--- start Input material ---

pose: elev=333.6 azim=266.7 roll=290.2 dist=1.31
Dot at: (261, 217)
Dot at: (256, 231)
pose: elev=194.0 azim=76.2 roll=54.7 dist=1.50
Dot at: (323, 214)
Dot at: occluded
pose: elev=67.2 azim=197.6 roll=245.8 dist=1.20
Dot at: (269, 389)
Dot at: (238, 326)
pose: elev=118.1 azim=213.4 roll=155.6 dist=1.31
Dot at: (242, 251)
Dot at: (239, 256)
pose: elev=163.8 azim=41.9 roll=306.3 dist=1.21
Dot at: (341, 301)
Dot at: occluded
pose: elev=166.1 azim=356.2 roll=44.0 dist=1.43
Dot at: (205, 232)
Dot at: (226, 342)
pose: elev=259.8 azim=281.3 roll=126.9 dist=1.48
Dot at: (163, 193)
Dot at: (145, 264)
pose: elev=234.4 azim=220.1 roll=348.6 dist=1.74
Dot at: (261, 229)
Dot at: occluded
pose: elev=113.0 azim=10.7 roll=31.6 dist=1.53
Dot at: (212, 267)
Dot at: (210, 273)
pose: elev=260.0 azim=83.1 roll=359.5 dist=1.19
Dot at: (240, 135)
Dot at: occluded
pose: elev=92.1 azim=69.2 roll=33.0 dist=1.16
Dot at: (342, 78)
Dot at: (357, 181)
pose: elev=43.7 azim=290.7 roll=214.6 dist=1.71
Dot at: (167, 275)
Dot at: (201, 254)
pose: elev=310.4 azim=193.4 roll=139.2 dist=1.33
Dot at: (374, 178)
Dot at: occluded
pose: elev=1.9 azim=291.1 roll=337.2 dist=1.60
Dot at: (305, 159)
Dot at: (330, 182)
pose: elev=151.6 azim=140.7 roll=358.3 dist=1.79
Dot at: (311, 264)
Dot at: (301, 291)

--- end Input material ---

▶ Exercise details: Reproduce verbatim the lines of the material above, beginning with the line that contains "pose: elev=194.0 azim=76.2" and continuing through the line that contains "Dot at: (239, 256)", including both of those lines.

▶ Output of the task:
pose: elev=194.0 azim=76.2 roll=54.7 dist=1.50
Dot at: (323, 214)
Dot at: occluded
pose: elev=67.2 azim=197.6 roll=245.8 dist=1.20
Dot at: (269, 389)
Dot at: (238, 326)
pose: elev=118.1 azim=213.4 roll=155.6 dist=1.31
Dot at: (242, 251)
Dot at: (239, 256)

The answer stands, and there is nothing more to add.